Work required: For the data below, restate word for word only the lines from the line containing "マイクロソフトアカウント作成" through the line containing "ンターネット、WiFi無線、ネットワークLAN、Windows、", both ends included.

[[ Supplied data open ]]

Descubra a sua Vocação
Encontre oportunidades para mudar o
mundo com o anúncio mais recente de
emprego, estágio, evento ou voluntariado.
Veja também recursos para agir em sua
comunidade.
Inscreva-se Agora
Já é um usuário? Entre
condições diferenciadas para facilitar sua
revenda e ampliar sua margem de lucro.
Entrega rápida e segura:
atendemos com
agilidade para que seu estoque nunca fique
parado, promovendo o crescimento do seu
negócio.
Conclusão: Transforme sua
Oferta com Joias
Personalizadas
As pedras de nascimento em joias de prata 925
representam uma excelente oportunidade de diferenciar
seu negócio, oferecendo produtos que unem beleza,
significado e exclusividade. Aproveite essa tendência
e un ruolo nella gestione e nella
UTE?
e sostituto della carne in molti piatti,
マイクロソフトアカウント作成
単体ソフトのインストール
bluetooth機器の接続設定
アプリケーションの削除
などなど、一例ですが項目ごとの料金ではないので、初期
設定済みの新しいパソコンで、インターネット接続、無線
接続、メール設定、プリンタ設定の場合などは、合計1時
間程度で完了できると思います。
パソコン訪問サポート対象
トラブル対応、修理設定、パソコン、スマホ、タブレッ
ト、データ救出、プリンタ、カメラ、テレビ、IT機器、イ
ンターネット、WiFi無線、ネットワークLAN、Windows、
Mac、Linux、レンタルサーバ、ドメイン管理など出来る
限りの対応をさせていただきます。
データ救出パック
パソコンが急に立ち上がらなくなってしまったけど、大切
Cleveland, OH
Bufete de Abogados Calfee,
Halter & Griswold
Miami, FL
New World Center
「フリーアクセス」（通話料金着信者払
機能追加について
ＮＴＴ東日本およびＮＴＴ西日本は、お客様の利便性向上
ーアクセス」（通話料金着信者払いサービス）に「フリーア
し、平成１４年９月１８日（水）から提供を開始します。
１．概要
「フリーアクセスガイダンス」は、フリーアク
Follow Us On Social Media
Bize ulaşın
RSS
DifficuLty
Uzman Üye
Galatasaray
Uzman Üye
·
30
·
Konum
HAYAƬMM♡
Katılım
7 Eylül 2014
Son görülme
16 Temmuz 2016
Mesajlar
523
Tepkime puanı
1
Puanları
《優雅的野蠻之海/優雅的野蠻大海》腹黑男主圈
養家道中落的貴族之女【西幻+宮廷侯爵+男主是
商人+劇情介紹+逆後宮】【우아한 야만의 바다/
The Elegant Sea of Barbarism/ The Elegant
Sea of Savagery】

[[ Supplied data closed ]]

Exercise response:
マイクロソフトアカウント作成
単体ソフトのインストール
bluetooth機器の接続設定
アプリケーションの削除
などなど、一例ですが項目ごとの料金ではないので、初期
設定済みの新しいパソコンで、インターネット接続、無線
接続、メール設定、プリンタ設定の場合などは、合計1時
間程度で完了できると思います。
パソコン訪問サポート対象
トラブル対応、修理設定、パソコン、スマホ、タブレッ
ト、データ救出、プリンタ、カメラ、テレビ、IT機器、イ
ンターネット、WiFi無線、ネットワークLAN、Windows、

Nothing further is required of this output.